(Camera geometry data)
+-------+
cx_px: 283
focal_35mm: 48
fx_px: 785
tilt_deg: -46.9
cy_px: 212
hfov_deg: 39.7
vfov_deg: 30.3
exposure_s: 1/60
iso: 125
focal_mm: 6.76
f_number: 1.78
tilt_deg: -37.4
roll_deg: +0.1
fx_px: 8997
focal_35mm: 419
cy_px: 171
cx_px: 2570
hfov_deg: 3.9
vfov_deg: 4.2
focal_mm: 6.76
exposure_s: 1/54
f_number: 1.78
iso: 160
+-------+
▶ Your task
The data above needs to be given again exactly, with no line left out.

▶ Solution for this exercise
cx_px: 283
focal_35mm: 48
fx_px: 785
tilt_deg: -46.9
cy_px: 212
hfov_deg: 39.7
vfov_deg: 30.3
exposure_s: 1/60
iso: 125
focal_mm: 6.76
f_number: 1.78
tilt_deg: -37.4
roll_deg: +0.1
fx_px: 8997
focal_35mm: 419
cy_px: 171
cx_px: 2570
hfov_deg: 3.9
vfov_deg: 4.2
focal_mm: 6.76
exposure_s: 1/54
f_number: 1.78
iso: 160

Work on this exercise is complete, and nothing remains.